From: Tony Rogerson on
Smoke and mirrors --CELKO--

It's well documented the nested sets model does not scale on SQL Server.

You also mention you do not need to use UPDATE to remove sub-trees yet in
your example you use errr.. UPDATE!

The other problem with your implementation of nested sets is that there is
no history - you have to copy the entire data to form history - for each
change!!! Horrendous.


"--CELKO--" <jcelko212(a)> wrote in message
>>> The nested sets model does not scale compared to other solutions.<<
> Next month I will be consulting in Chicago for a company that makes a
> product which extracts data from SAP into SQL Server for reporting.
> The emails with the negations specifically thanked me for the Nested
> Sets model. Several years ago, I re-designed a portal control package
> with the Nested Sets model. The schema was reduced from about sixty
> tables to six. We tested it on tree with seven levels and about 100K
> nodes. The performance improvement 2-3 orders of magnitude. In
> fairness, the old code had gotten a bit out of hand. People had added
> data integrity checking in triggers and code and we were able to do it
> in the DDL instead.
>>> To remove nodes not only do you have to delete the node rows but you
>>> also have to update the left/right columns to "fix" the order that the
>>> nested sets model relies on (hardly relational!). <<
> No, you don't have to updated (lft, rgt) values if all you want to use
> is the containment property. If you want to use the "algebraic"
> property to get the size of subtrees, then you close gaps and that is
> easily done.
> The nice part is that the tree structure is in a table with very short
> rows (two integers and the foreign key to the nodes are, say, 16 to 20
> bytes per row), so a lot of them fit into a data page. Use a
> clustered index and most operations use a simple table scan that
> starts at lft value and stops at the matching rgt.
> But why be abstract? Bill, here is the code:
> /* remove subtree rooted at given node */
> CREATE PROCEDURE DeleteSubtree (@my_node_id <type>)
> AS
> -- remove subtree
> WHERE node_id
> IN (SELECT Subtree.node_id
> FROM NestTree AS Root,
> NestTree AS Subtree
> WHERE Root.node_id = @my_node_id
> AND Root.lft BETWEEN Subtree.lft
> AND Subtree.rgt);
> -- close gaps option
> UPDATE NestTree
> SET lft = (SELECT COUNT(*)

Exercise directions | Please repeat, word for word, the stretch of the nested sets post that opens with the words containing "The other problem" and closes with "Server for reporting.".

Entries supplied |

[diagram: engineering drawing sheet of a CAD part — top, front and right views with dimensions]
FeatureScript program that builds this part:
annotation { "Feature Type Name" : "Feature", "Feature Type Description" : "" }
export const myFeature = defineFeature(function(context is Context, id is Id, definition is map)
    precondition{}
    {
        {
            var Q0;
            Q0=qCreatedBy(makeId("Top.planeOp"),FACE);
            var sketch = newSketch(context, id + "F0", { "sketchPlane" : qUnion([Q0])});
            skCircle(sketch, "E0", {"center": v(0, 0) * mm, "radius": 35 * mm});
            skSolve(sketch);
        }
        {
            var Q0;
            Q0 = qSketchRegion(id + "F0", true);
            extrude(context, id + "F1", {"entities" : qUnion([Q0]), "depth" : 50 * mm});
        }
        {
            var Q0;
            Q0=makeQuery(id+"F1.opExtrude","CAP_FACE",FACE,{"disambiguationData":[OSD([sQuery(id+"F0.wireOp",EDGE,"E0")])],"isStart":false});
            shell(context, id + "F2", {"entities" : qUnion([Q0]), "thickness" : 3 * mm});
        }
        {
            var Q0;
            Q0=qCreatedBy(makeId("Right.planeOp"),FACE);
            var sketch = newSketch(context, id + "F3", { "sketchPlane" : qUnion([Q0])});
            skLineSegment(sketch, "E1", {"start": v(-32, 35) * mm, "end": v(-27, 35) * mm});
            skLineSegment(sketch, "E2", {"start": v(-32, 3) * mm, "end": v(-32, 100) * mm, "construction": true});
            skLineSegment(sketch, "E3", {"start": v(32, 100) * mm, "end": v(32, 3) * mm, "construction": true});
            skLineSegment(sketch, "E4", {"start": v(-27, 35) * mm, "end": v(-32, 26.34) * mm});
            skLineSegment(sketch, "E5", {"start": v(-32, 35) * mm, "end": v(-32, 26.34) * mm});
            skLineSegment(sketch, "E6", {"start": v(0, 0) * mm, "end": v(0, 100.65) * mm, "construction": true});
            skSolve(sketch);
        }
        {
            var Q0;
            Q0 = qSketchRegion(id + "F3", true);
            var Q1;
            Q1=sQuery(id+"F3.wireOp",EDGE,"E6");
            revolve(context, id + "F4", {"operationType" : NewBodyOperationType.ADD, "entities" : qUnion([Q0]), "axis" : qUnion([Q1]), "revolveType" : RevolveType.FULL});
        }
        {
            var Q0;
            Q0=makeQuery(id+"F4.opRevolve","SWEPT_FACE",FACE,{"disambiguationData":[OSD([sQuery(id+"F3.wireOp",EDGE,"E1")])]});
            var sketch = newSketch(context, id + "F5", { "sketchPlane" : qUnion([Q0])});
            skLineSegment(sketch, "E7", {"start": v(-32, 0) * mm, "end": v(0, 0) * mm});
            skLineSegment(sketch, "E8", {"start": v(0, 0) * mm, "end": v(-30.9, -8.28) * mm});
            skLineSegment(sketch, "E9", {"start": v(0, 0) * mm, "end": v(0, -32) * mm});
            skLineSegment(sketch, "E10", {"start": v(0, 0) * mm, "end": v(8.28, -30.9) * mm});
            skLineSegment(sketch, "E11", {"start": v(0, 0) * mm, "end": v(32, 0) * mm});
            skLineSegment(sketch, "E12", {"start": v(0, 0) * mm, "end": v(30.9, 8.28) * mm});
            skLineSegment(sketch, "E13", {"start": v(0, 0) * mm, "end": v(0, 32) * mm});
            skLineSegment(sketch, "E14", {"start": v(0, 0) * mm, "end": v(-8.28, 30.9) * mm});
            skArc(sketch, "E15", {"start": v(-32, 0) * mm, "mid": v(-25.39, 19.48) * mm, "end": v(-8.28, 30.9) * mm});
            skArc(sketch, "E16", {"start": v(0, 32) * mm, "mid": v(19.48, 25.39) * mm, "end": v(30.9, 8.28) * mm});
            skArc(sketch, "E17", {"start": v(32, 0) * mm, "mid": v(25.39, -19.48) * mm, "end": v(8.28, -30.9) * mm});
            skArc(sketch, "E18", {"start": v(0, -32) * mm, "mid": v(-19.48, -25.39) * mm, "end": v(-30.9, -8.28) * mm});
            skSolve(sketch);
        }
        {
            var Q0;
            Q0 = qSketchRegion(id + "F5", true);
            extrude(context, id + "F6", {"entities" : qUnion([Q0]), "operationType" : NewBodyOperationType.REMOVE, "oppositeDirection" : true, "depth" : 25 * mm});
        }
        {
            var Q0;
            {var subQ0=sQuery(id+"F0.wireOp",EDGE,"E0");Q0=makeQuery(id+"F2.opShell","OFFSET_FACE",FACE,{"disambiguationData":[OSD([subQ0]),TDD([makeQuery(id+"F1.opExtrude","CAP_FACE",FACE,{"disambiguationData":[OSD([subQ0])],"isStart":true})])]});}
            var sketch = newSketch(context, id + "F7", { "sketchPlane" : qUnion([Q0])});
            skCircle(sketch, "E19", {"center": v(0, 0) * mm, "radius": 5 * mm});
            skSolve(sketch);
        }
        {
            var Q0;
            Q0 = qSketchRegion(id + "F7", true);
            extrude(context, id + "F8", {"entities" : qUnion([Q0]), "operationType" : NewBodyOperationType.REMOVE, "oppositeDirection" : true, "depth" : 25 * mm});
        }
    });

Expected answer |
The other problem with your implementation of nested sets is that there is
no history - you have to copy the entire data to form history - for each
change!!! Horrendous.


"--CELKO--" <jcelko212(a)> wrote in message
>>> The nested sets model does not scale compared to other solutions.<<
> Next month I will be consulting in Chicago for a company that makes a
> product which extracts data from SAP into SQL Server for reporting.